Producing sequels until the marginal revenue approaches zero is not a good business model for Hollywood. It is indeed possible for ensuing scripts of sequels to burn, or at least tinge, the original even long after it has been made into a film. Even from a business standpoint, the box-office flop of a sequel can negatively impact sales of the original film because of the hit to its reputation. Contradicting elements of the original story, such as occurred in sequels to The Exorcist, burn holes in the believability of the storyline itself. Was or was not the African boy, Kokumo, possessed by the demon Pazuzu?
In short, too much of a good thing can be counter-productive. If the reputation of a film’s “brand” means anything, it should be protected rather than prostituted out. Rather than pushing for sequel scripts, producers with one hit “under their belt” can better satisfy their economic and personal-brand self-interests by looking for another unique script. In the case of films with a theological dimension, scripts that engage a viewership with substantive problems rather than superficial protagonist-antagonist “drama” are the best bet.  

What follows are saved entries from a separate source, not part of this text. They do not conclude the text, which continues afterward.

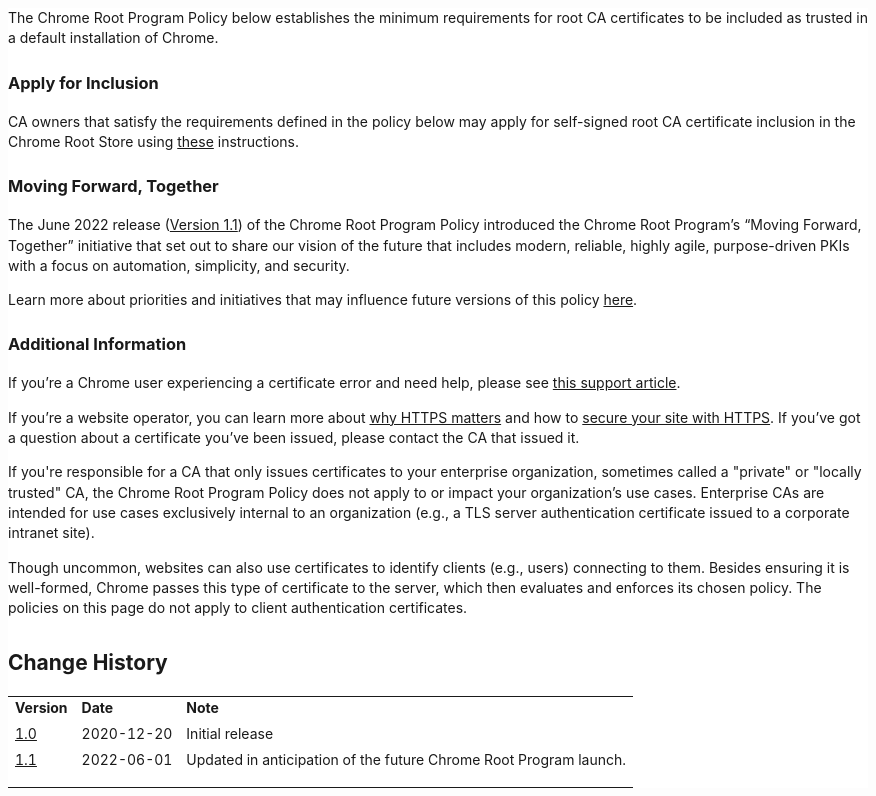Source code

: The Chrome Root Program Policy below establishes the minimum requirements for root CA certificates to be included as trusted in a default installation of Chrome.

### Apply for Inclusion

CA owners that satisfy the requirements defined in the policy below may apply for self-signed root CA certificate inclusion in the Chrome Root Store using [these](../apply-for-inclusion.md) instructions.

### Moving Forward, Together

The June 2022 release ([Version 1.1](./policy-version-1-1.md)) of the Chrome Root Program Policy introduced the Chrome Root Program’s “Moving Forward, Together” initiative that set out to share our vision of the future that includes modern, reliable, highly agile, purpose-driven PKIs with a focus on automation, simplicity, and security.

Learn more about priorities and initiatives that may influence future versions of this policy [here](../moving-forward-together.md).

### Additional Information

If you’re a Chrome user experiencing a certificate error and need help, please see [this support article](https://support.google.com/chrome/answer/6098869?hl=en).

If you’re a website operator, you can learn more about [why HTTPS matters](https://web.dev/why-https-matters/) and how to [secure your site with HTTPS](https://support.google.com/webmasters/answer/6073543). If you’ve got a question about a certificate you’ve been issued, please contact the CA that issued it.

If you're responsible for a CA that only issues certificates to your enterprise organization, sometimes called a "private" or "locally trusted" CA, the Chrome Root Program Policy does not apply to or impact your organization’s use cases. Enterprise CAs are intended for use cases exclusively internal to an organization (e.g., a TLS server authentication certificate issued to a corporate intranet site).

Though uncommon, websites can also use certificates to identify clients (e.g., users) connecting to them. Besides ensuring it is well-formed, Chrome passes this type of certificate to the server, which then evaluates and enforces its chosen policy. The policies on this page do not apply to client authentication certificates.

## Change History

<table>
  <tr>
   <td><strong>Version</strong>
   </td>
   <td><strong>Date</strong>
   </td>
   <td><strong>Note</strong>
   </td>
  </tr>
  <tr>
   <td><a href=./policy-version-1-0>1.0</a>
      </td>
   <td>2020-12-20
   </td>
   <td>Initial release
   </td>
  </tr>
  <tr>
   <td><a href=./policy-version-1-1>1.1</a>
   </td>
   <td>2022-06-01
   </td>
   <td>Updated in anticipation of the future Chrome Root Program launch.
<p>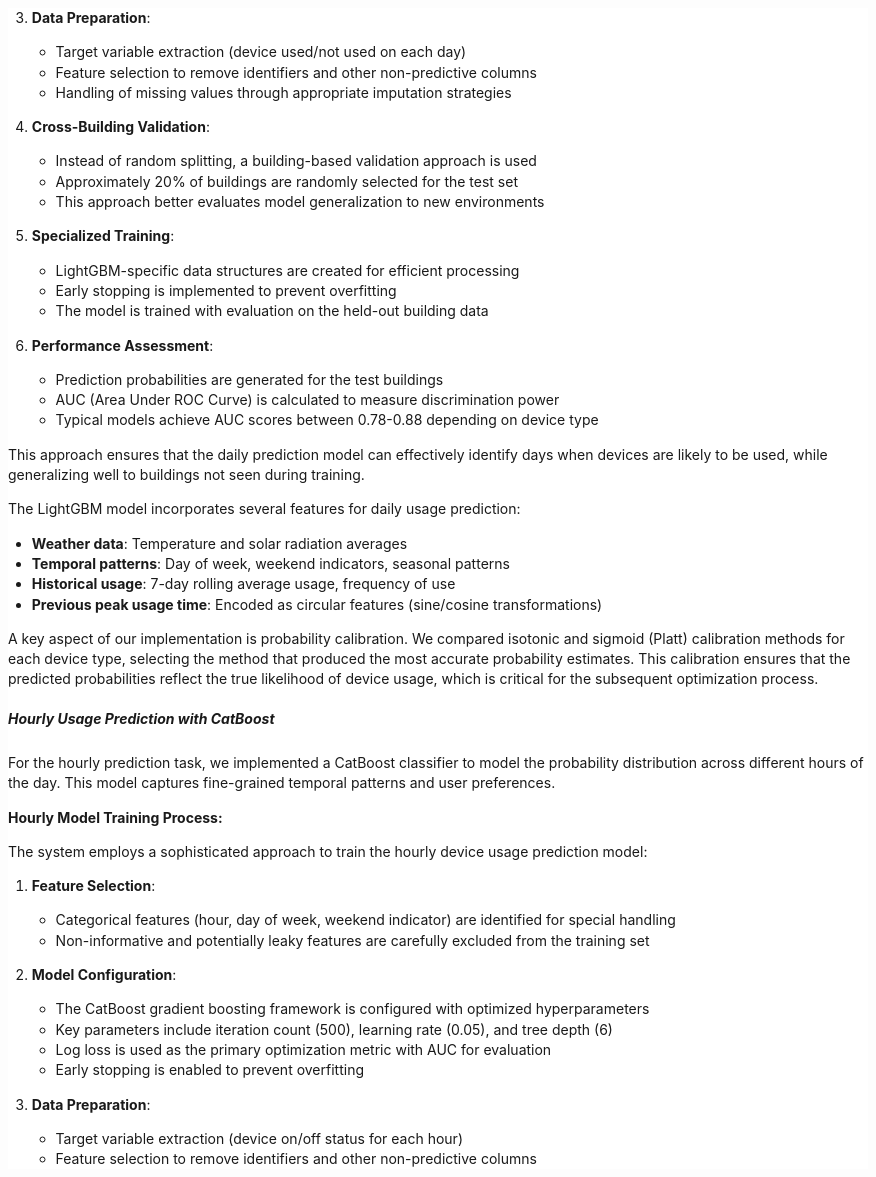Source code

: 3. **Data Preparation**:
   - Target variable extraction (device used/not used on each day)
   - Feature selection to remove identifiers and other non-predictive columns
   - Handling of missing values through appropriate imputation strategies

4. **Cross-Building Validation**:
   - Instead of random splitting, a building-based validation approach is used
   - Approximately 20% of buildings are randomly selected for the test set
   - This approach better evaluates model generalization to new environments

5. **Specialized Training**:
   - LightGBM-specific data structures are created for efficient processing
   - Early stopping is implemented to prevent overfitting
   - The model is trained with evaluation on the held-out building data

6. **Performance Assessment**:
   - Prediction probabilities are generated for the test buildings
   - AUC (Area Under ROC Curve) is calculated to measure discrimination power
   - Typical models achieve AUC scores between 0.78-0.88 depending on device type

This approach ensures that the daily prediction model can effectively identify days when devices are likely to be used, while generalizing well to buildings not seen during training.

The LightGBM model incorporates several features for daily usage prediction:

- **Weather data**: Temperature and solar radiation averages
- **Temporal patterns**: Day of week, weekend indicators, seasonal patterns
- **Historical usage**: 7-day rolling average usage, frequency of use
- **Previous peak usage time**: Encoded as circular features (sine/cosine transformations)

A key aspect of our implementation is probability calibration. We compared isotonic and sigmoid (Platt) calibration methods for each device type, selecting the method that produced the most accurate probability estimates. This calibration ensures that the predicted probabilities reflect the true likelihood of device usage, which is critical for the subsequent optimization process.

##### Hourly Usage Prediction with CatBoost

For the hourly prediction task, we implemented a CatBoost classifier to model the probability distribution across different hours of the day. This model captures fine-grained temporal patterns and user preferences.

**Hourly Model Training Process:**

The system employs a sophisticated approach to train the hourly device usage prediction model:

1. **Feature Selection**:
   - Categorical features (hour, day of week, weekend indicator) are identified for special handling
   - Non-informative and potentially leaky features are carefully excluded from the training set

2. **Model Configuration**:
   - The CatBoost gradient boosting framework is configured with optimized hyperparameters
   - Key parameters include iteration count (500), learning rate (0.05), and tree depth (6)
   - Log loss is used as the primary optimization metric with AUC for evaluation
   - Early stopping is enabled to prevent overfitting

3. **Data Preparation**:
   - Target variable extraction (device on/off status for each hour)
   - Feature selection to remove identifiers and other non-predictive columns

[1] Antonella Braida, "Dante's Inferno in the 1900s: From Drama to Film." In Antonella Braida, Antonella and Luisa Calé, Dante on View: The Reception of Dante in the Visual and Performing Arts (Aldershot, UK: Ashgate Publishing, 2007): 47-49.

Friday, January 1, 2016

The Big Short and Concussion: A System on Sterroids

Watched one after the other or, more realistically, a day or two apart, "The Big Short" and "Concussion" provide an excellent picture of American business and society. As much as the revelations in the films are shocking, I'm more shocked that the American people just take things as they are. "Oh, that's just the way things go in the world," they might say as if this serves as a defense. In other words, we will doubtless get "same old, same old," at the ballot box in November. The disjunction between people's reaction to the substance of the films and the way the people vote is nothing short of astonishing to me. How can people be so shocked at Wall Street and the NFL, and yet continue to vote for the same epigones? We continue to use the same big banks and watch football as if the films were somehow really fictional. I suppose we get what we deserve. 

The key to understanding both films is actually made transparent in another film of the same sort. If you see "Spotlight," pay attention to the chief editor's point that the system, including all the parts..meaning people doing their jobs...was at fault...not just Cardinal Law. Hence, in "The Big Short" and "Concussion," we can reasonably extend the culprits even to the business ethics scholars who said nothing at the societal level about the rating agencies and the conflicts of interests in the big banks, as well as about the NFL. When you have a system wherein everyone is just doing his or her job, and yet is an accomplice, assigning blame to a particular part becomes artificial. It is the system itself--of business, government, and society--that is deeply flawed and thus in need of fundamental change.